Hi new to the forum but been into watches for some years I am currently after one of these if anyone is selling/knows where I could get one would be great:-

Poljot SS-18 Sturmanskie


----------



## blackandgolduk (Apr 25, 2005)

Hi there, welcom to the forum!

Nice watches, I've always fancied one myself.

I think there are still a few internet retailers who have these in stock - google it and a few should come up, many are based in Germany so there shouldn't be too many problems getting it sent to the UK. You could also email [email protected] and ask Roy (the host of this forum) if he can get hold of any.

Alternatively, pop a post in the 'Wanted' section of the forum and see if there are any members who are willing to part with theirs.
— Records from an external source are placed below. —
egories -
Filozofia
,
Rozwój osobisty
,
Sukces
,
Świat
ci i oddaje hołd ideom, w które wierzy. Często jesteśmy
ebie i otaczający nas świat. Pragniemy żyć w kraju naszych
They also pop up now and again on ebay, but obviously you have to be a bit more careful on there.


----------



## jasonm (Nov 22, 2003)

Great watches..

I had one for a while, very unusual and always got comments....


----------



## Mantisgb (Oct 28, 2007)

Thanks guys have contacted Roy.


----------



## Amisen (Jul 9, 2008)

Is that a titanium case ?, I am sure you see these on ebay every now and again.


----------



## pg tips (May 16, 2003)

they used the ti from decommissioned SS18 ICBM's for the cases


----------